> **Problem to solve**:
Reproduce the data below exactly. Skip the pictures.

> **Input data**:
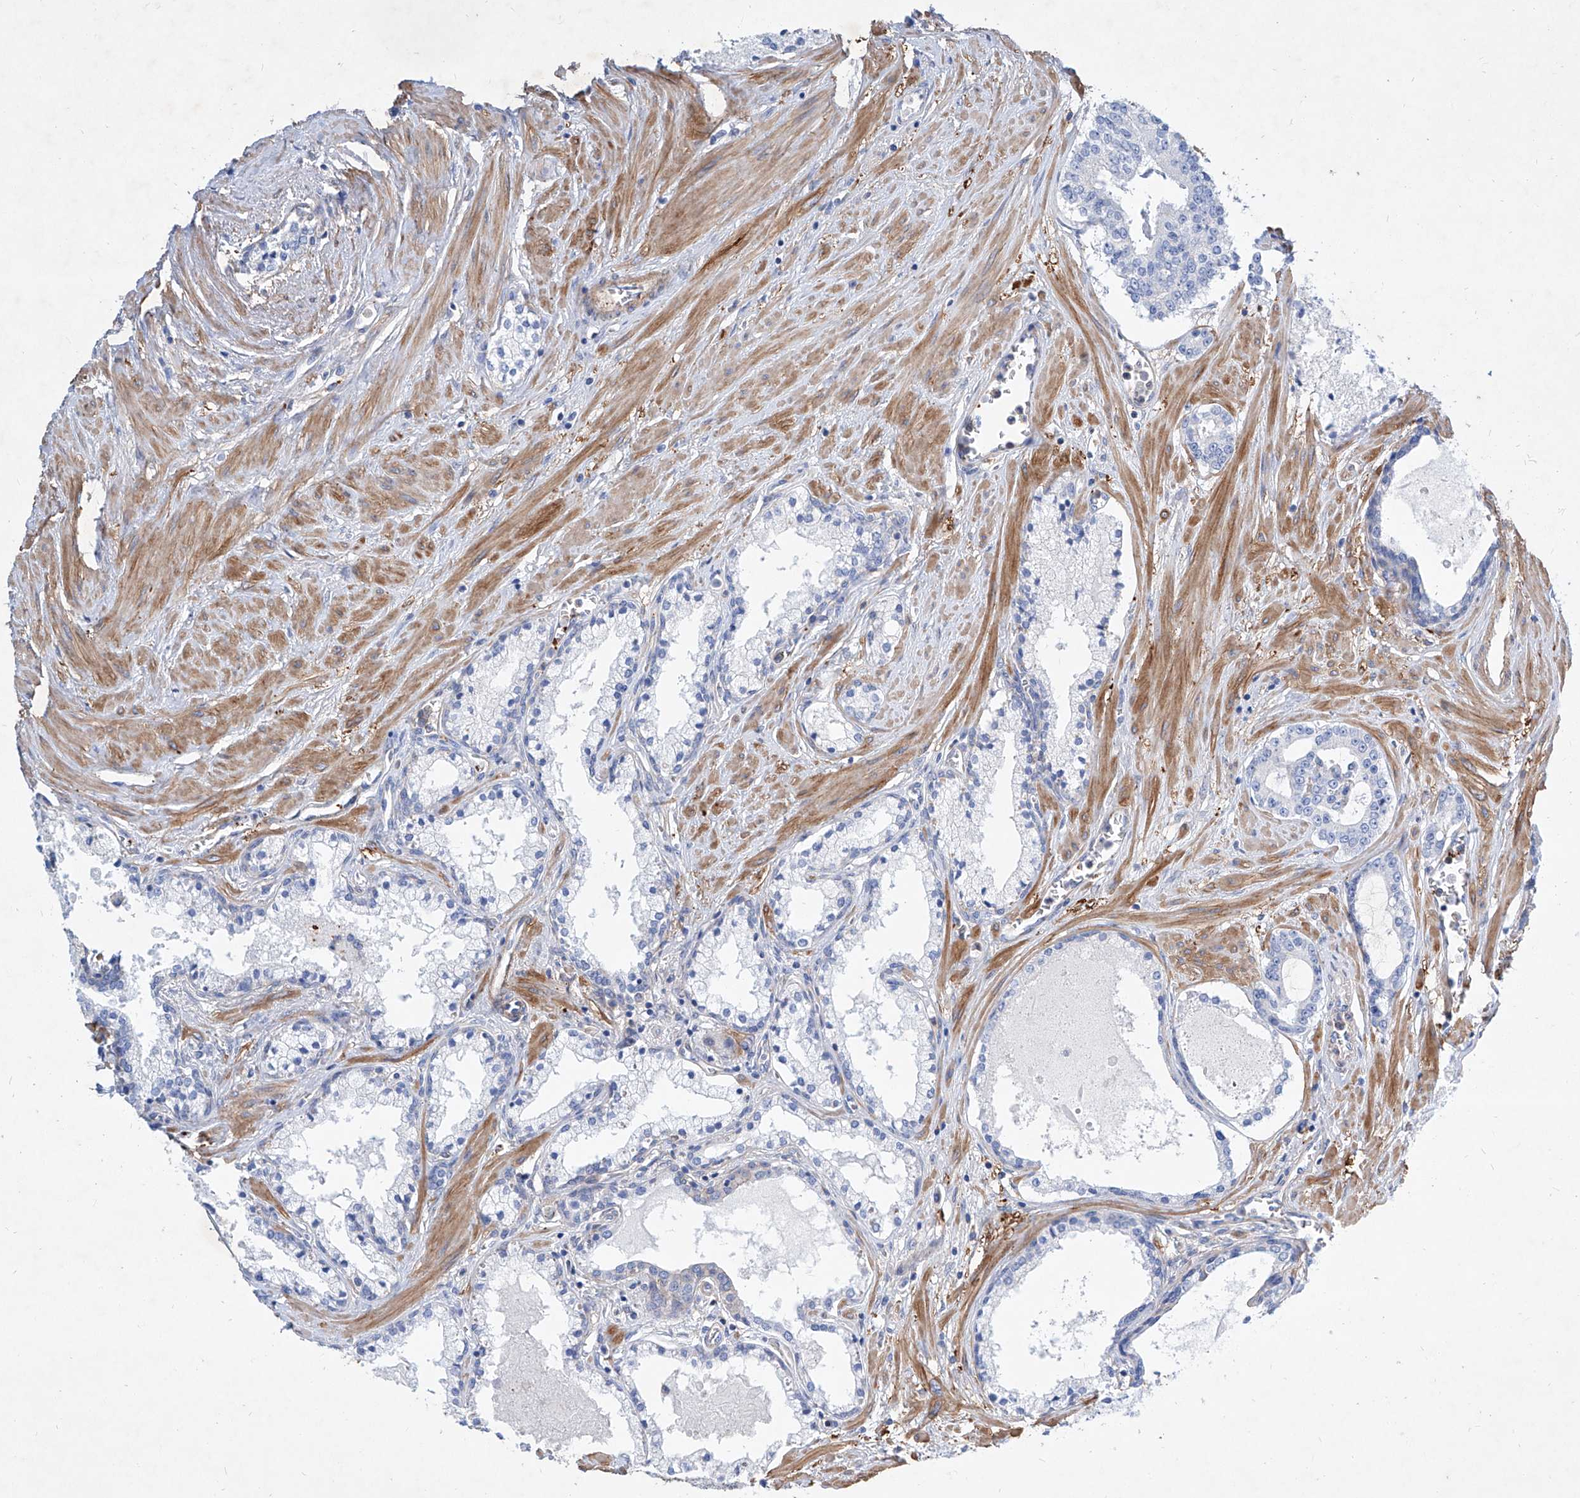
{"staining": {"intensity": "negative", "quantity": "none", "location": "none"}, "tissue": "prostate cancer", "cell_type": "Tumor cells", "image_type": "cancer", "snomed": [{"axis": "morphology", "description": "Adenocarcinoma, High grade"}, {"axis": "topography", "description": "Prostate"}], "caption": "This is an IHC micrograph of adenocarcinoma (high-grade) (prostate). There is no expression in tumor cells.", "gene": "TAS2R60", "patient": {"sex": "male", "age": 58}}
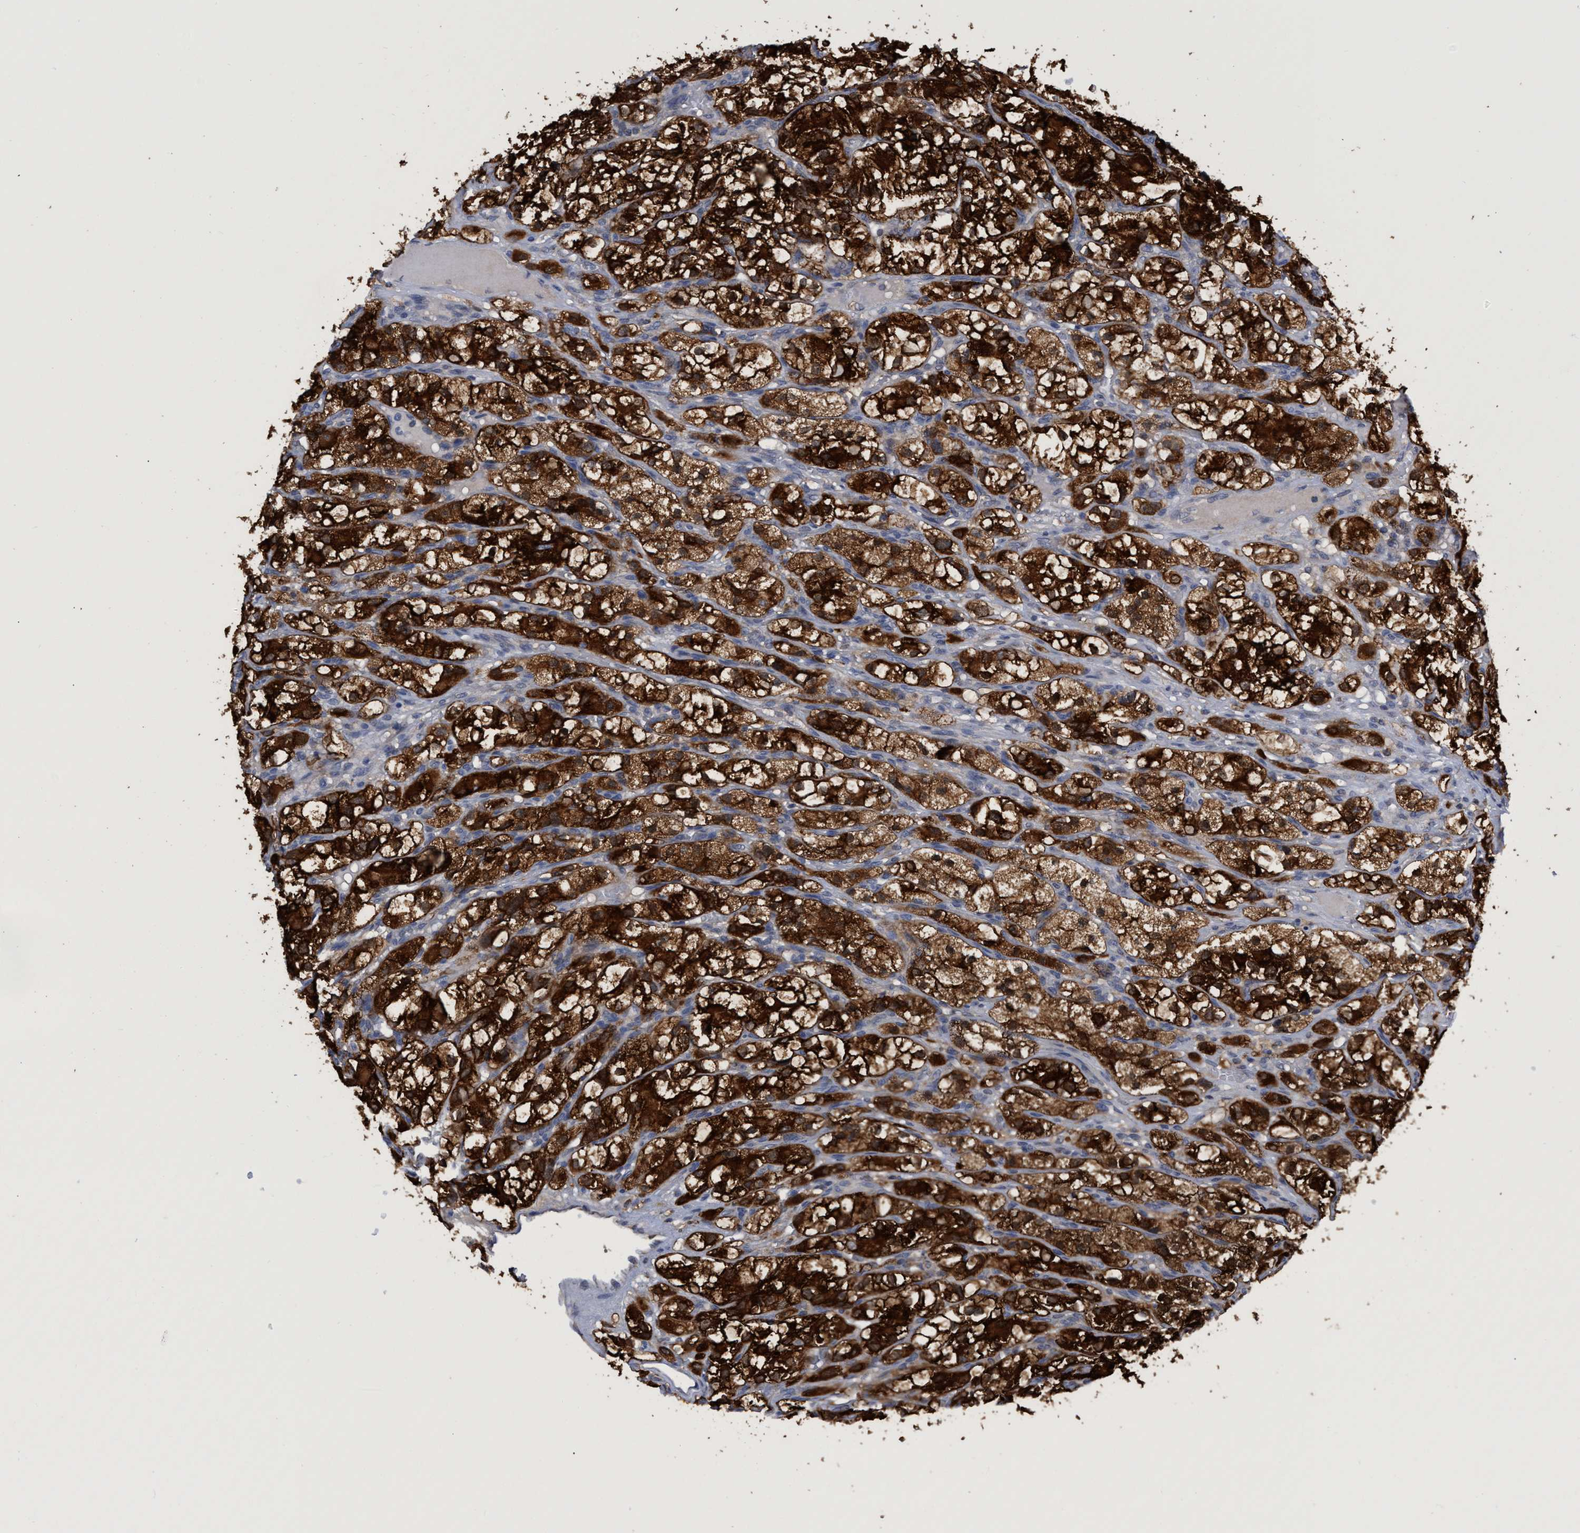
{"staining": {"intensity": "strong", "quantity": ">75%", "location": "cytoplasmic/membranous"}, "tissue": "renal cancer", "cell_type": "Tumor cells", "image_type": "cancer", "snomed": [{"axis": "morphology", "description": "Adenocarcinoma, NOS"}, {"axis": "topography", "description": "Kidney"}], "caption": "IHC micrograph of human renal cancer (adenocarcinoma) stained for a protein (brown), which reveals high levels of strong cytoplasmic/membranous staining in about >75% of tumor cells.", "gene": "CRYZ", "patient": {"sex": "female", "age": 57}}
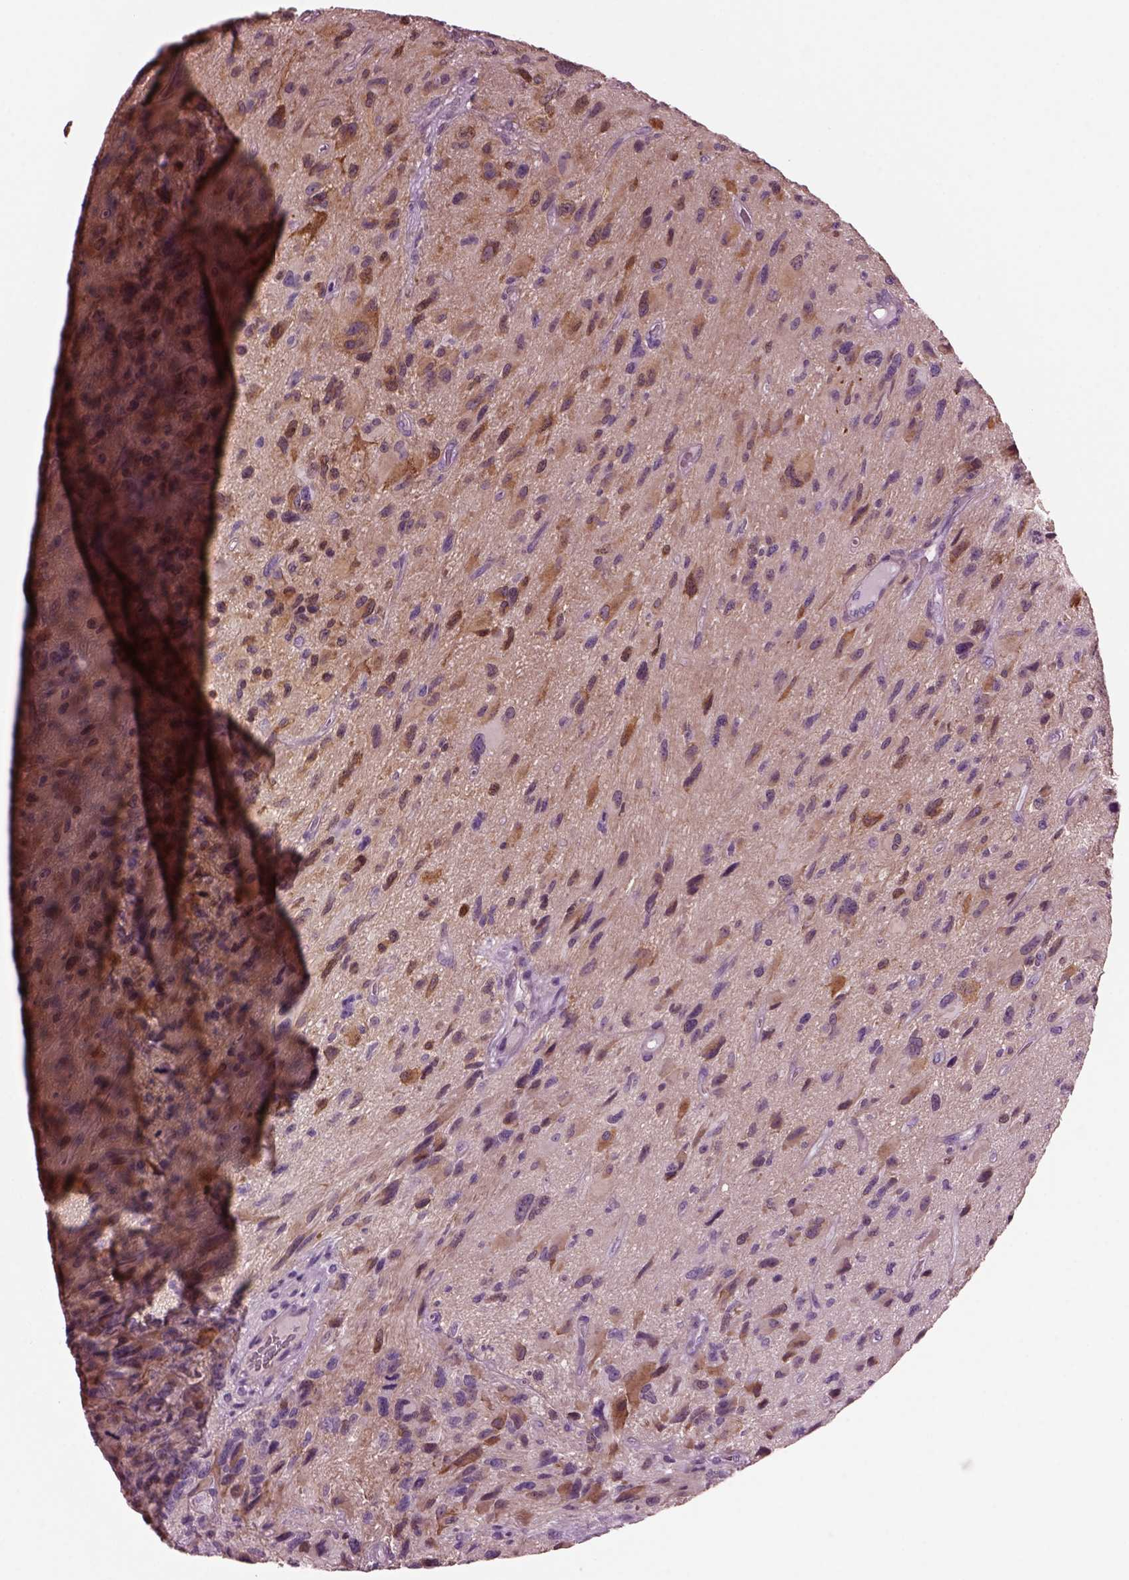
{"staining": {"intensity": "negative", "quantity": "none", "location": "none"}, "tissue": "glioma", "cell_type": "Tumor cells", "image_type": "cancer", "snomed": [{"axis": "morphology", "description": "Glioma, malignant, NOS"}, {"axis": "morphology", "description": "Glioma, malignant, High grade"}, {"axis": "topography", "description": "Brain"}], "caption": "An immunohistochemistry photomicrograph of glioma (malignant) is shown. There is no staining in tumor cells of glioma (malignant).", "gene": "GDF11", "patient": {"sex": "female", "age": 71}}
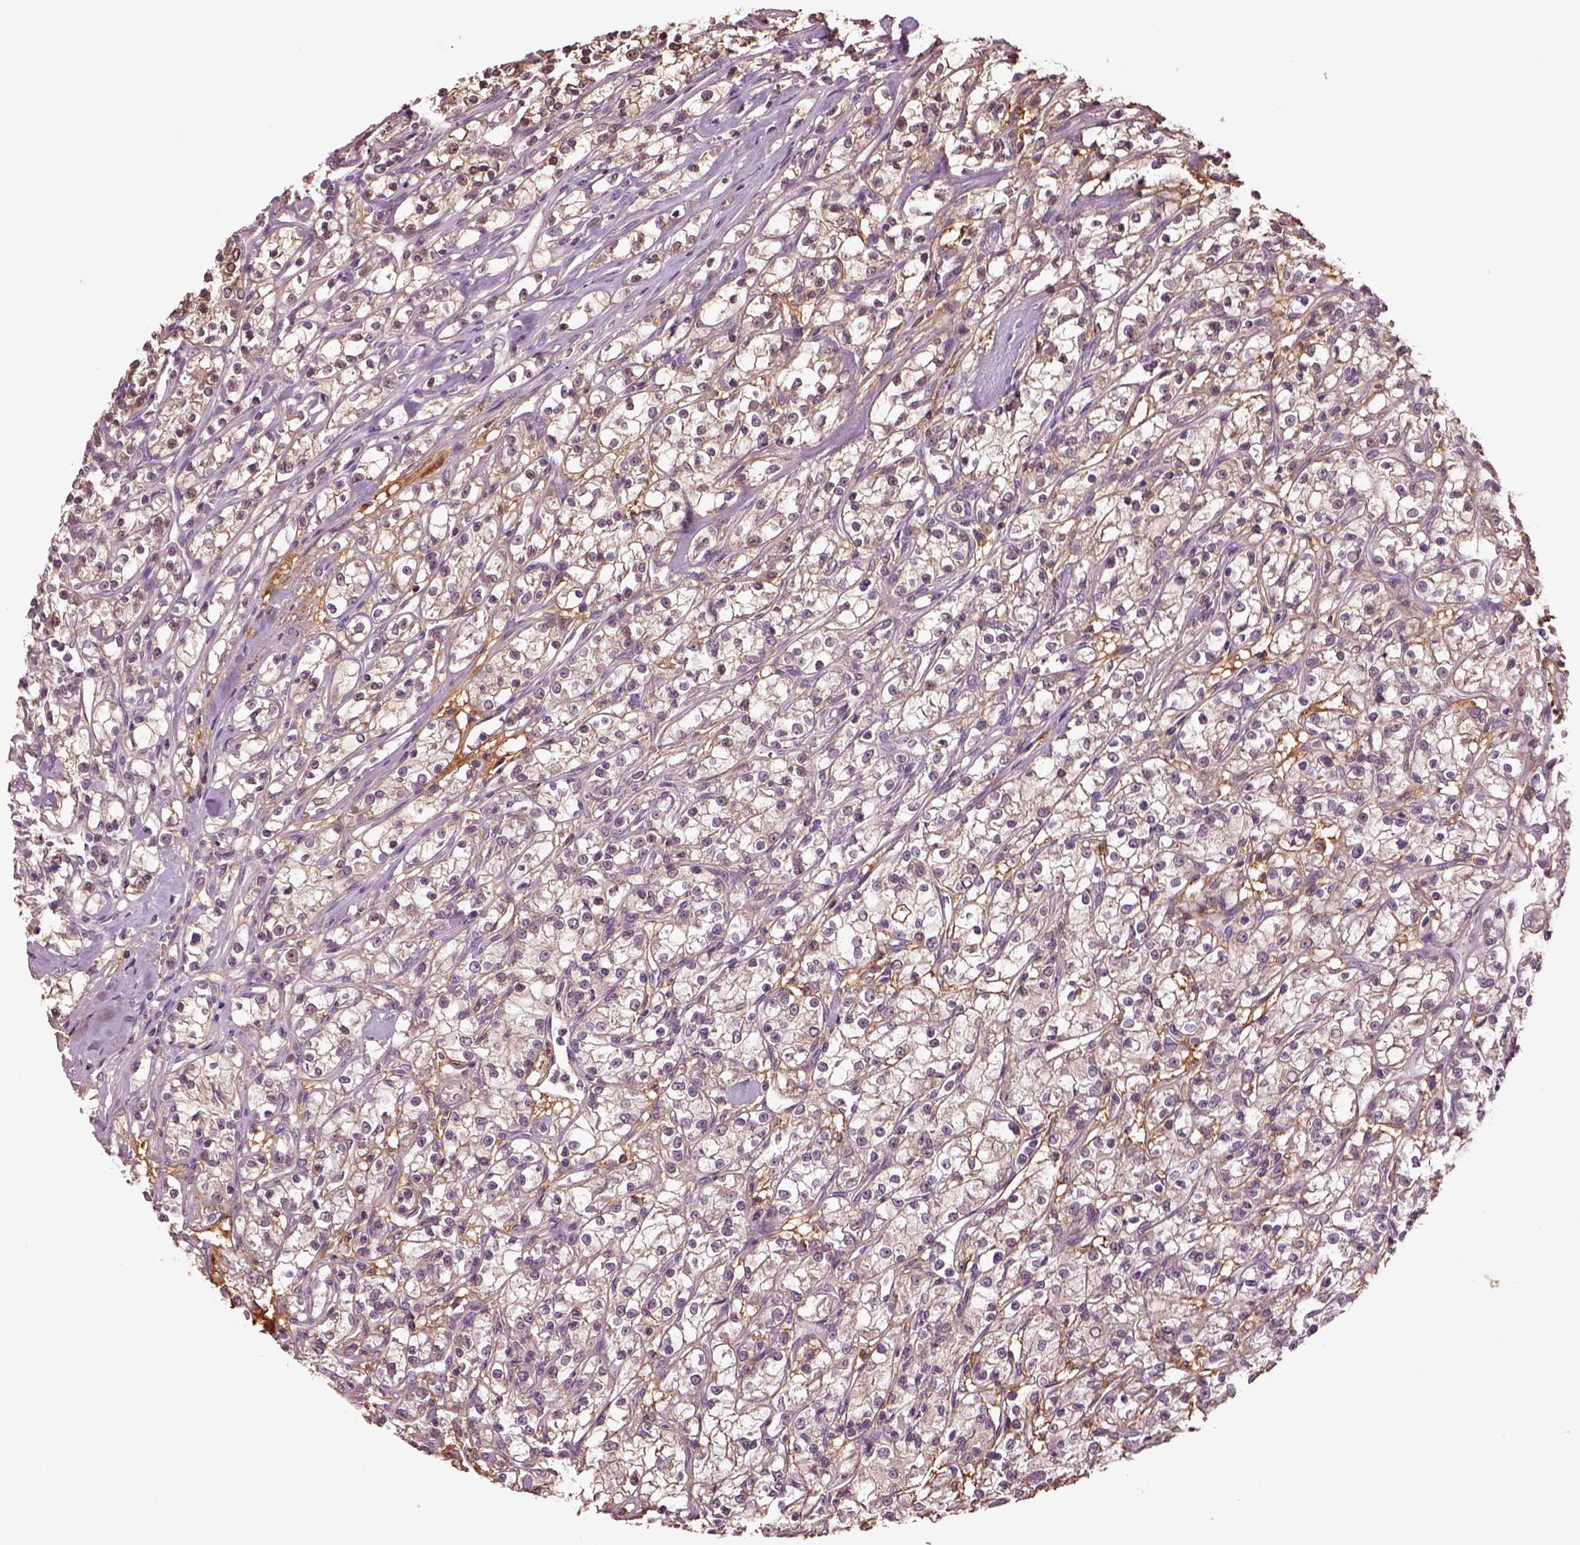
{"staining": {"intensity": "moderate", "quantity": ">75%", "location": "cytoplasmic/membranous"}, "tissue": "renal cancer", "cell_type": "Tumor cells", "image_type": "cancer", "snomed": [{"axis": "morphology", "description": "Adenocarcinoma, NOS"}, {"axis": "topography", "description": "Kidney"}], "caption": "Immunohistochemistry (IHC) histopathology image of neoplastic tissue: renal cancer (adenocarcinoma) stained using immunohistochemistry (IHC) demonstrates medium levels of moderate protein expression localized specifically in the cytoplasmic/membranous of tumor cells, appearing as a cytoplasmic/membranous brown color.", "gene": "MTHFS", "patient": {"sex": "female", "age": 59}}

> **Solution to this task**:
{"staining": {"intensity": "negative", "quantity": "none", "location": "none"}, "tissue": "prostate cancer", "cell_type": "Tumor cells", "image_type": "cancer", "snomed": [{"axis": "morphology", "description": "Adenocarcinoma, High grade"}, {"axis": "topography", "description": "Prostate"}], "caption": "This is an IHC micrograph of adenocarcinoma (high-grade) (prostate). There is no expression in tumor cells.", "gene": "TAS2R60", "patient": {"sex": "male", "age": 58}}
{"staining": {"intensity": "strong", "quantity": ">75%", "location": "cytoplasmic/membranous"}, "tissue": "renal cancer", "cell_type": "Tumor cells", "image_type": "cancer", "snomed": [{"axis": "morphology", "description": "Adenocarcinoma, NOS"}, {"axis": "topography", "description": "Kidney"}], "caption": "IHC micrograph of human renal cancer (adenocarcinoma) stained for a protein (brown), which reveals high levels of strong cytoplasmic/membranous staining in about >75% of tumor cells.", "gene": "CRYZ", "patient": {"sex": "female", "age": 57}}
{"staining": {"intensity": "negative", "quantity": "none", "location": "none"}, "tissue": "glioma", "cell_type": "Tumor cells", "image_type": "cancer", "snomed": [{"axis": "morphology", "description": "Glioma, malignant, NOS"}, {"axis": "morphology", "description": "Glioma, malignant, High grade"}, {"axis": "topography", "description": "Brain"}], "caption": "An immunohistochemistry photomicrograph of glioma (malignant) is shown. There is no staining in tumor cells of glioma (malignant).", "gene": "GDF11", "patient": {"sex": "female", "age": 71}}
{"staining": {"intensity": "moderate", "quantity": ">75%", "location": "cytoplasmic/membranous"}, "tissue": "renal cancer", "cell_type": "Tumor cells", "image_type": "cancer", "snomed": [{"axis": "morphology", "description": "Adenocarcinoma, NOS"}, {"axis": "topography", "description": "Kidney"}], "caption": "Immunohistochemistry (IHC) histopathology image of neoplastic tissue: renal cancer (adenocarcinoma) stained using immunohistochemistry (IHC) demonstrates medium levels of moderate protein expression localized specifically in the cytoplasmic/membranous of tumor cells, appearing as a cytoplasmic/membranous brown color.", "gene": "MTHFS", "patient": {"sex": "female", "age": 59}}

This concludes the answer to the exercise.